119转身,看到了那块墓碑上的照片,是一胖一瘦两个靠在一起的机器人。
“那个时候我确实是非常想要S系列躯体,为了得到或是接近它,我在得知那份协议书的内容后,也愿意在上面签字,承担一切风险,成为S2系列的实验体。”
“就是死亡,我都不惧怕。”
黎渐川低声道。
“我在带着那份复印来的选购单回家时,在望见我父母房间的灯彻夜彻夜地亮着时,在他们对我的试探避而不谈时——无数个这种时刻,我都在做设想。在我的设想里,第一种情况是他们思虑再三,还是选择支持我,那当然最好,可太不现实,第二种情况,就是他们干脆地拒绝我,激烈地阻止我,如果是这样,那我绝对会寸步不让,不达目的誓不罢休。”
“我还制定了很多策略。”
“比如循循善诱,打持久战,耐心地规劝他们,给他们科普S系列的种种好处,告诉他们即使是实验体,风险也没有他们想象的那么大,管理中心的实验都是相当有把握才会进行的。”
“再比如打感情牌,让他们知道我有多么渴望拥有一具健康的躯体,哪怕可能为之付出死亡的代价。然后利用他们对我的爱,对我的愧疚,逼迫他们让步,毕竟凡事都有舍才有得,为了再不依靠金属液苟活度日,冒一点点险又算得了什么?”
“这是我自己想要的,这是我摆脱痛苦的唯一途径,他们无法帮助我,难道还要阻止我自己去努力获得新生吗?”
“还比如,像313一样,先斩后奏,直接去管理中心签协议书,等他们知道了,或是被迫接受,或是大闹一场,与我分道扬镳,都无所谓。”
“我了解他们,我知道这三个策略里,总有一个会成功。”
“可我真的能这么做吗?”
他叩问着自己。
“他们不是别人,他们是我的父母。”
“我们之间有过分歧,有过争吵,有过厌恨,可无论经历什么,自始至终,他们都坚定地爱着我。”

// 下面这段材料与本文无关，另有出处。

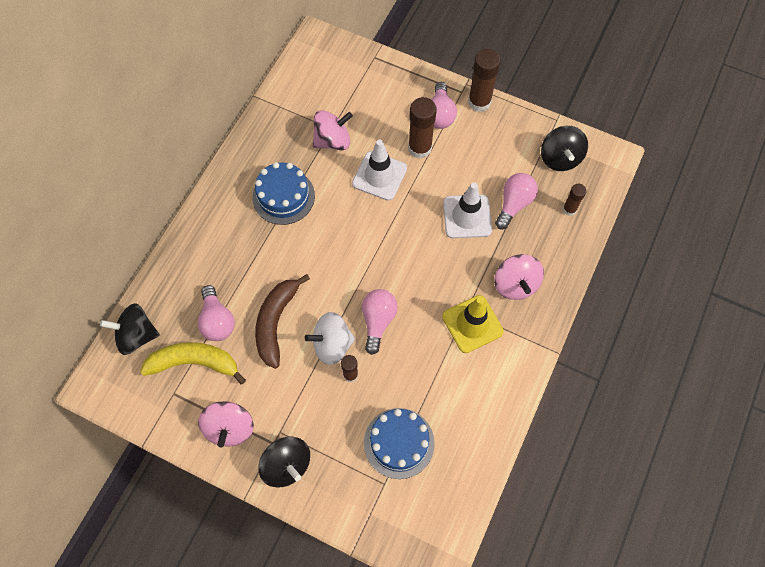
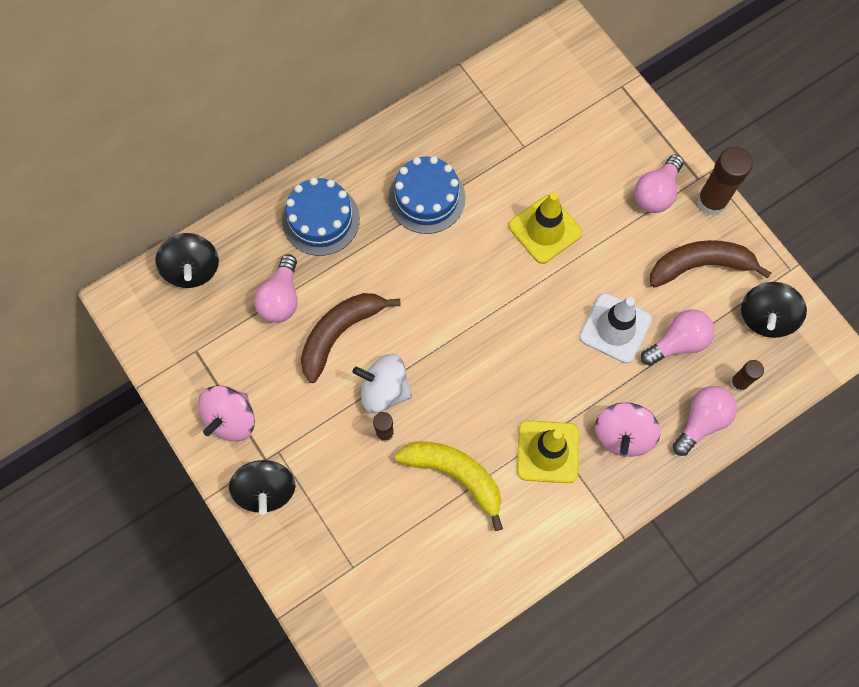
camera: 30 degrees right, 5 degrees up
(136, 335) = (192, 269): black spinning top -> black spinning top turned 135 degrees counterclockwise
(194, 363) = (234, 330): yellow banana -> yellow banana (455, 475)
(332, 141) = (516, 161): pink spinning top -> none
(378, 321) = (447, 391): pink light bulb -> pink light bulb (701, 421)
(379, 176) = (545, 229): white traffic cone -> yellow traffic cone
(399, 443) = (393, 534): blue cake -> blue cake (321, 219)
(420, 148) = (609, 221): brown glue stick -> none
(497, 146) = (700, 265): none -> brown banana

“面对我的试探,他们给出了回答,不要去做实验体,太危险,他们不想眼睁睁地看着我断送未来,我还小,也许并不懂死亡的真正含义。”
“但他们也不想委屈我,也不想我一辈子都只能靠金属液活着,如果我真的想要,他们愿意没日没夜地去工作,愿意付出可以付出的一切,来为我得到一具S系列躯体。”
“他们不会说那些话,只会做。”
“但那些话,我其实都知道。”
机械音平平淡淡,像一把无锋的刀,将黎渐川那些在芯片里隐藏多年的记忆与情绪,从过往里剜出来,只留下钝而麻痹的空洞。
“当我爸在公园里,对我说他会想想办法,帮我去买S系列躯体时,我就已经后悔了。”
“后悔拿着那份复印的选购单回家。”
黎渐川凝视着墓碑上那张黑白照片,恍惚地从上面看到了两张既熟悉又陌生的人类的脸。
同样的英年早逝,同样的令他刻骨铭心。
他眨动着那双机械眼,有些分不清真实与虚幻。
“我不是一个好孩子,”他沉沉道,“否则我怎么忍心让我爱、也爱我的人为难、失望、痛苦?”
“他们什么都没有做错。”
119怔了片刻,缓缓抬头望向天空:“你太重感情。”
“爱这样东西,并不总是好的。”
“有些时候,它是牧羊人手里的鞭子,既驯养着羔羊,也主宰着牧羊人。还有些时候,它是西西弗斯往复推动的那颗石头,只会施加永无终止的酷刑。”